Can these chips be sterilized and reused?
Yes—autoclaving (121°C, 20 min), 70% ethanol immersion, or UV-C irradiation (254 nm, 30 min) are validated sterilization methods. Reuse is limited to ≤3 cycles to maintain gasket elasticity and membrane integrity.
What perfusion flow rates are recommended for barrier function assays?
For TEER measurements in skin or gut models, laminar flow at 1–10 µL/min is typical; higher rates (20–50 µL/min) are used for shear-dependent endothelial activation studies.

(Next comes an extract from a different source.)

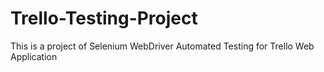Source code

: # Trello-Testing-Project
This is a project of Selenium WebDriver Automated Testing for Trello Web Application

Is custom membrane pore size or geometry available?
Micronit offers custom MEMS-fabricated membranes under NRE agreements; lead time is 12–16 weeks with minimum order quantities applying.
Do the chips support real-time TEER monitoring?
Yes—integrated gold-plated electrodes are available as an optional upgrade (model suffix “-TEER”) with calibrated impedance readouts compatible with EVOM2 or CellZscope systems.
Are there application notes or protocol libraries available?
Micronit provides peer-reviewed SOPs, video protocols, and validation datasets for common organ models via their Technical Resource Portal—accessible upon institutional registration.